Foi em solo americano que identificou infinitas oportunidades de negócio, passíveis de serem replicadas numa Arábia Saudita que dava os primeiros passos na exploração e venda das suas descomunais reservas de petróleo. A primeira grande internacionalização que intermediou, de uma empresa para o seu país, foi a da Kenworth, a conhecida companhia norte-americana de camiões. E o primeiro cliente foi, nada mais nada menos, que o grupo de construção da família de Osama Bin Laden.

A aliança comercial com dois meios-irmãos do príncipe saudita Saud – que viria a ser rei, mais tarde – permitiu a Khashoggi relacionar-se com alguns dos homens mais poderosos do país e abriu-lhe portas para o seu negócio de eleição: o das armas.
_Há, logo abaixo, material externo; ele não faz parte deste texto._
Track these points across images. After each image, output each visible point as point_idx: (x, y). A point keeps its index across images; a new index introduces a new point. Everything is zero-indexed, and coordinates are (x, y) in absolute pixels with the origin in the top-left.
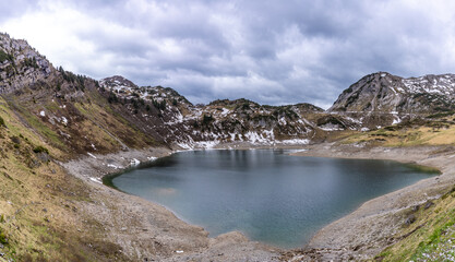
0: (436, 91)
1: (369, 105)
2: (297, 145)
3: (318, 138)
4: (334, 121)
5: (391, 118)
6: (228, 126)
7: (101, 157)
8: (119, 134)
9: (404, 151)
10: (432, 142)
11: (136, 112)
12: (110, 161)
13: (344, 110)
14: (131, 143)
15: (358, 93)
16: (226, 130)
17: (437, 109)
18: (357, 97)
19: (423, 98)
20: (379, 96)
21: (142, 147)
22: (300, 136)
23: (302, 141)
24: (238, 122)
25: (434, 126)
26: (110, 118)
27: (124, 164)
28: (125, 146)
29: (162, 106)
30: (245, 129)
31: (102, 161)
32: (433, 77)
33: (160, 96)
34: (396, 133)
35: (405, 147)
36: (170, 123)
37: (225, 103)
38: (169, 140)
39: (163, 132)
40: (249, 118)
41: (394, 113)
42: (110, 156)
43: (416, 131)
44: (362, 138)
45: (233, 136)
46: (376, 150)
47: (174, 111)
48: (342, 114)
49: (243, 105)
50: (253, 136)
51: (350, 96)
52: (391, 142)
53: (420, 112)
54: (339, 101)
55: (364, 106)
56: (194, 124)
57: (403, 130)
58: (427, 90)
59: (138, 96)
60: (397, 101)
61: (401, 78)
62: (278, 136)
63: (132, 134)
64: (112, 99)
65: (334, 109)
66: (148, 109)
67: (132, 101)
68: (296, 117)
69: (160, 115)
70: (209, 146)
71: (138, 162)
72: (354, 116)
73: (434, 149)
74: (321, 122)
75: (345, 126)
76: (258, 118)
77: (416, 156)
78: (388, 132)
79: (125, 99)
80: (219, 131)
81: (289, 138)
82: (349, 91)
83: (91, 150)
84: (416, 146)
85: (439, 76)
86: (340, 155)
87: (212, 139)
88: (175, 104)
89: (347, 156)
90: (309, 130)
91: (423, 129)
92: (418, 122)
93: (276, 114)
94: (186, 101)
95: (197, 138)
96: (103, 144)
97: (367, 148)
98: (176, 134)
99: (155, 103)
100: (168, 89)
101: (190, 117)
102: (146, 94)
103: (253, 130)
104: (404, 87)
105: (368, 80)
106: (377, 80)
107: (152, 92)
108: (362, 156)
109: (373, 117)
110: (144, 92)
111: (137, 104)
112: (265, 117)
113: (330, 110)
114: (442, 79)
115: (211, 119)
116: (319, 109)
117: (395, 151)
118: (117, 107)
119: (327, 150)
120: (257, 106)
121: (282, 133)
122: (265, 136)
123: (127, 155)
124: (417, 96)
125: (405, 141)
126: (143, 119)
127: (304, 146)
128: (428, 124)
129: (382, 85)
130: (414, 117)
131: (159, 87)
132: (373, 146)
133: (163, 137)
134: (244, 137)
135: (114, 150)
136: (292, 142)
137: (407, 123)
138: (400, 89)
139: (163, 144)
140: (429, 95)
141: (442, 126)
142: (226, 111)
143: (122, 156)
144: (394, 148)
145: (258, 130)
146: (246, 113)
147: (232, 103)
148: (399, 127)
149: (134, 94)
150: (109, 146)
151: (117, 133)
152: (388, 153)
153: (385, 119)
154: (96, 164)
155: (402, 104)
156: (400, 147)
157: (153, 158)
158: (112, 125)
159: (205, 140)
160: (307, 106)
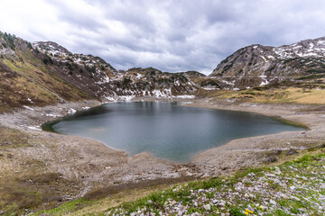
0: (311, 54)
1: (241, 71)
2: (186, 99)
3: (201, 95)
4: (213, 83)
5: (260, 80)
6: (140, 86)
7: (40, 109)
8: (57, 90)
9: (269, 107)
10: (301, 101)
11: (71, 73)
12: (49, 112)
13: (221, 75)
14: (68, 97)
15: (233, 62)
16: (140, 88)
17: (311, 71)
18: (231, 66)
19: (295, 62)
20: (250, 64)
21: (77, 100)
22: (188, 93)
23: (190, 97)
24: (147, 83)
25: (306, 86)
26: (46, 77)
27: (62, 113)
28: (62, 100)
29: (93, 70)
30: (152, 88)
31: (41, 112)
32: (309, 41)
33: (91, 62)
34: (263, 92)
35: (271, 103)
36: (100, 83)
37: (139, 70)
38: (99, 95)
39: (95, 89)
40: (155, 81)
41: (263, 76)
42: (48, 108)
43: (282, 91)
44: (234, 95)
45: (144, 92)
46: (244, 105)
47: (102, 74)
48: (219, 78)
49: (151, 72)
50: (157, 93)
51: (226, 65)
52: (257, 99)
53: (290, 75)
54: (217, 69)
55: (237, 72)
56: (118, 84)
57: (270, 90)
58: (300, 55)
59: (72, 61)
60: (266, 68)
61: (272, 48)
62: (174, 93)
63: (69, 90)
64: (47, 61)
65: (213, 75)
66: (81, 71)
67: (67, 64)
68: (187, 80)
69: (91, 77)
70: (128, 99)
71: (74, 111)
72: (228, 79)
73: (302, 107)
74: (204, 84)
75: (221, 86)
76: (161, 81)
77: (281, 111)
78: (256, 92)
79: (60, 63)
80: (135, 89)
81: (181, 94)
82: (226, 61)
83: (28, 103)
84: (282, 104)
85: (317, 40)
86: (216, 106)
87: (130, 94)
88: (103, 69)
89: (221, 107)
90: (195, 89)
91: (291, 90)
92: (287, 84)
93: (173, 78)
94: (112, 68)
95: (120, 94)
96: (41, 98)
97: (237, 103)
98: (105, 90)
99: (87, 68)
100: (97, 58)
101: (114, 79)
102: (79, 60)
103: (157, 89)
104: (275, 55)
105: (242, 52)
106: (249, 51)
107: (85, 59)
108: (232, 108)
109: (243, 80)
110: (77, 58)
111: (72, 67)
112: (166, 80)
113: (211, 75)
114: (320, 42)
115: (129, 81)
116: (202, 75)
117: (261, 106)
118: (52, 68)
119: (206, 103)
120: (160, 72)
121: (176, 91)
122: (165, 92)
123: (65, 106)
124: (287, 61)
125: (271, 99)
126: (77, 79)
127: (191, 100)
128: (298, 85)
129: (253, 55)
130: (282, 79)
131: (90, 56)
132: (242, 102)
133: (95, 92)
134: (151, 93)
135: (52, 102)
136: (183, 97)
137: (275, 85)
138: (269, 57)
139: (94, 97)
140: (302, 58)
141: (315, 87)
142: (139, 76)
143: (60, 107)
144: (260, 104)
145: (161, 89)
146: (154, 78)
147: (143, 70)
148: (266, 88)
149: (68, 59)
150: (47, 100)
151: (54, 89)
152: (255, 107)
153: (254, 82)
154: (34, 115)
155: (271, 69)
156: (266, 103)
157: (87, 108)
158: (48, 82)
159: (125, 94)
160: (194, 73)
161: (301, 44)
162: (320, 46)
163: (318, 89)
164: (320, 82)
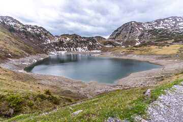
0: (161, 27)
1: (126, 36)
2: (96, 53)
3: (104, 50)
4: (110, 43)
5: (136, 42)
6: (69, 45)
7: (18, 60)
8: (21, 48)
9: (143, 56)
10: (158, 53)
11: (27, 38)
12: (23, 62)
13: (114, 39)
14: (30, 53)
15: (121, 31)
16: (69, 47)
17: (161, 37)
18: (120, 33)
19: (154, 32)
20: (130, 32)
21: (35, 54)
22: (97, 49)
23: (98, 51)
24: (73, 44)
25: (160, 45)
26: (13, 40)
27: (30, 62)
28: (27, 54)
29: (40, 35)
30: (76, 46)
31: (19, 62)
32: (160, 20)
33: (37, 30)
34: (138, 48)
35: (143, 55)
36: (45, 43)
37: (68, 35)
38: (46, 51)
39: (43, 47)
40: (78, 42)
41: (137, 40)
42: (22, 59)
43: (148, 48)
44: (123, 50)
45: (72, 49)
46: (130, 55)
47: (45, 38)
48: (113, 40)
49: (75, 37)
50: (80, 49)
51: (117, 33)
52: (136, 52)
53: (151, 39)
54: (112, 35)
55: (123, 37)
56: (56, 44)
57: (142, 47)
58: (156, 28)
59: (26, 29)
60: (139, 34)
61: (142, 23)
62: (89, 49)
63: (29, 49)
64: (11, 30)
65: (110, 39)
66: (33, 36)
67: (23, 32)
68: (96, 42)
69: (39, 40)
70: (63, 53)
71: (36, 61)
72: (119, 41)
73: (159, 56)
74: (105, 43)
75: (115, 45)
76: (81, 42)
77: (149, 59)
78: (135, 48)
79: (19, 31)
80: (66, 47)
81: (93, 50)
82: (117, 31)
83: (10, 57)
84: (149, 55)
85: (164, 19)
86: (115, 57)
87: (64, 50)
88: (46, 35)
89: (118, 57)
90: (100, 47)
91: (152, 47)
92: (150, 44)
93: (88, 40)
94: (50, 34)
95: (58, 50)
96: (15, 53)
97: (126, 54)
98: (48, 48)
99: (36, 34)
100: (41, 28)
101: (53, 41)
102: (30, 29)
103: (79, 47)
104: (144, 28)
105: (126, 26)
106: (130, 25)
107: (33, 28)
108: (124, 57)
109: (127, 41)
110: (28, 27)
111: (27, 34)
112: (84, 42)
113: (108, 39)
114: (166, 21)
115: (63, 42)
116: (104, 39)
117: (138, 56)
118: (15, 34)
119: (109, 55)
120: (80, 37)
121: (91, 48)
122: (84, 49)
123: (30, 58)
124: (150, 31)
125: (143, 52)
126: (31, 41)
127: (99, 53)
128: (156, 45)
129: (132, 27)
130: (147, 41)
131: (36, 26)
132: (128, 54)
133: (43, 49)
134: (76, 49)
135: (23, 56)
136: (94, 51)
137: (144, 44)
138: (140, 28)
139: (43, 52)
140: (157, 30)
141: (164, 45)
142: (68, 39)
143: (28, 59)
144: (138, 55)
145: (82, 47)
146: (76, 40)
147: (70, 35)
148: (140, 46)
149: (24, 28)
150: (19, 55)
152: (135, 57)
153: (132, 42)
154: (16, 64)
155: (141, 35)
156: (141, 54)
157: (42, 59)
158: (16, 44)
159: (61, 50)
160: (100, 37)
161: (156, 21)
162: (166, 23)
163: (166, 47)
164: (166, 43)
Em 1962, o empresário foi figura-chave no fornecimento de armamento ao Iémen, no conflito com os rebeldes financiados pelo Egito, e nunca mais parou.

Khashoggi foi intermediário de empresas como a Rolls Royce, a British Aircraft Corporation, a Marconi ou a Westland e foi um dos principais responsáveis pelo apetrechamento dos exércitos de alguns dos principais países do Médio Oriente, com caças F-5, mísseis Hawk e aviões de carga C-130. 

Na fase mais proveitosa da sua vida, recebia cerca de 15% em comissões e de acordo com uma investigação do Senado norte-americano, de 1975, o empresário chegou mesmo a receber 45 milhões de dólares do Governo francês, por um negócio de tanques, e outros 7 milhões do Reino Unido, por um acordo que envolvia a venda de helicópteros. «Se alguém oferecer dinheiro a um Governo para o influenciar, trata-se de corrupção. Mas se alguém receber dinheiro [de um Governo] por serviços prestados, trata-se de comissão», defendia-se o próprio, citado pelo The Guardian.

O famoso escândalo Iran-Contra, em 1986, que abanou a administração Reagan, no qual funcionários da CIA permitiram o tráfico de armas para o Irão, sujeito a embargo, numa tentativa de comprar a libertação de reféns das mãos do Hezbollah e ao mesmo tempo financiar milícias da Nicarágua, teve igualmente mão de Khashoggi.

O envolvimento neste e em alguns dos mais lucrativos e importantes negócios de armas dos anos 70 e 80 ofereceu ao empreendedor saudita um estatuto social, empresarial e político excepcional, e tinha tudo para rechear a conta bancária até ao fim dos seus dias, mas alguns negócios mal geridos – esbanjou milhões em hotéis nas ilhas Fiji, em moda francesa, em gado no Brasil, em bancos californianos, em petróleo do Sudão ou em empreendimentos turísticos no Egito – e um estilo de vida extravagante, fizeram-no cair em desgraça, trouxeram à baila acusações judiciais e minaram a sua credibilidade para sempre.

É que Adnan Khashoggi casou-se três vezes e foi pai de oito filhos, mas isso nunca o impediu de viver uma vida boémia. Era visto frequentemente em discotecas caras, em festas de arromba, e em iates luxuosos, com modelos ou acompanhantes de luxo, cuja companhia gostava de incluir no pagamento das dívidas que ia acumulando. Chegou a ter 12 casas, mais de mil fatos e um jato privado personalizado, descrito por muitos como «uma discoteca voadora de Las Vegas».

O estilo exuberante e o desregramento cada vez mais propalado e exibido sem escrúpulos na conservadora sociedade saudita, no final dos anos 80, acabou por causar embaraço junto da cúpula da monarquia do país, particularmente no círculo próximo do Rei Fahd e do príncipe Sultan, e Khashoggi foi perdendo influência e credibilidade, tanto na Arábia Saudita, como no mundo ocidental.

As acusações de suborno, fraude e corrupção de que foi alvo, nos EUA e na Tailândia, marcaram o início do o fim dos tempos dourados de Khashoggi, que dividiu os últimos dos seus 81 anos entre o Mónaco e Riade, numa existência arredada dos holofotes.

Mas quando questionado sobre os seus excessos, numa entrevista recente, o milionário saudita nega quaisquer remorsos: «Que fiz eu de mal? Nada! Comportei-me de forma pouco ética por razões éticas».